The above examples show that using the method according to the invention, the concentrations of aldehydes, specifically acetaldehyde and propionaldehyde, in both poloxamer 407 and 188 are reduced. It has also been found that all acids, hydrochloric acid, acetic acid and citric acid can be used in the process of the invention. In addition, it has been demonstrated in this embodiment that the solution can be dried by many different methods such as helium purging, evaporation with nitrogen, vacuum evaporation or fluid bed drying.

Claims (21)

(i) dissolving the poloxamer (s) optionally in a solvent which may contain an acid or acid mixture, (ii) if the solvent in which the poloxamer (s) were dissolved did not contain an acid, add acid, and (iii) A process for purifying an aldehyde containing poloxamer comprising removing the aldehyde. The method of claim 1 wherein the poloxamer is one of poloxamer 188 or poloxamer 407, or a mixture thereof. The method of claim 1 wherein the solvent is water or alcohol. The method of claim 3 wherein the solvent is water. The method of claim 1 wherein the concentration of poloxamer dissolved in the solvent is from 5 to 21% by weight. The method of claim 5 wherein the concentration of poloxamer is 15% by weight.
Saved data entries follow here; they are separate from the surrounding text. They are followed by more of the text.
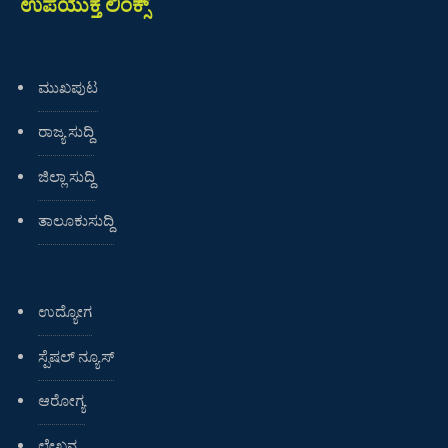
ಉಪಯುಕ್ತ ಲಿಂಕ್ಸ್
ಮುಖಪುಟ
ರಾಜ್ಯ ಸುದ್ದಿ
ಜಿಲ್ಲಾ ಸುದ್ದಿ
ತಾಲೂಕುಸುದ್ದಿ
ಉದ್ಯೋಗ
ಸ್ಪೆಷಲ್ ನ್ಯೂಸ್
ಆರೋಗ್ಯ
ಲೇಖನ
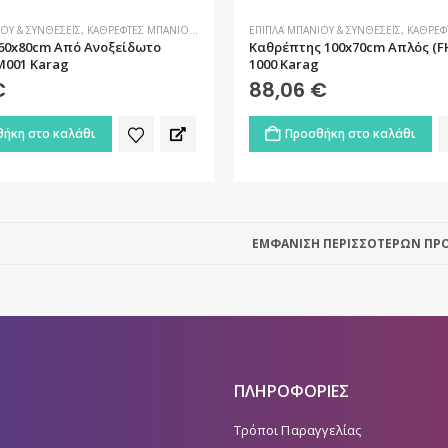
ΟΥ & ΣΥΝΘΈΣΕΙΣ
,
ΚΑΘΡΈΦΤΕΣ ΜΠΆΝΙΟΥ
,
ΜΠΆΝΙΟ
ΈΠΙΠΛΑ ΜΠΆΝΙΟΥ & ΣΥΝΘΈΣΕΙΣ
,
ΚΑΘΡΈΦ
60x80cm Από Ανοξείδωτο
Καθρέπτης 100x70cm Απλός (FH
M001 Karag
1000 Karag
€
88,06
€
ήκη στο καλάθι
Προσθήκη στο καλάθι
ΕΜΦΑΝΙΣΗ ΠΕΡΙΣΣΟΤΕΡΩΝ ΠΡΟ
ΠΛΗΡΟΦΟΡΙΕΣ
Τρόποι Παραγγελίας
The method of claim 1 wherein the temperature of the mixture of solvent and poloxamer is below room temperature. 8. The method of claim 7, wherein the temperature of the mixture is from 0 to +10 ° C. The method of claim 1 wherein the acid is selected from hydrochloric acid, acetic acid, citric acid. The method of claim 9 wherein the acid is acetic acid. The method of claim 1 wherein the pH after adding the acid to the solution is 1-7. The method of claim 11 wherein the pH is between 1.3 and 6. The method of claim 1 wherein aldehyde is removed by passing a stream of helium or nitrogen through the solution. The method of claim 1, wherein the aldehyde is removed by vacuum evaporation. The method of claim 1 wherein the aldehydes are removed by fluid bed drying. The method of claim 1 wherein the solution is boiled to remove aldehydes. The method of claim 1 wherein the aldehydes removed are formaldehyde, acetaldehyde and propionaldehyde. 18. The method of claim 17, wherein the aldehydes removed are acetaldehyde and propionaldehyde. delete (i) dissolving the poloxamer (s) optionally in a solvent which may contain an acid or acid mixture, (ii) add acid if the solvent in which the poloxamer (s) is dissolved does not contain an acid, (iii) reacting the phloxamers with an acid solution at room temperature or lower, (Iii) removing the impurities by evaporating the solvent below the melting temperature of the poloxamers. 21. The method of claim 20, wherein said evaporating step comprises fluid bed drying at a temperature lower than 47 &lt; 0 &gt; C.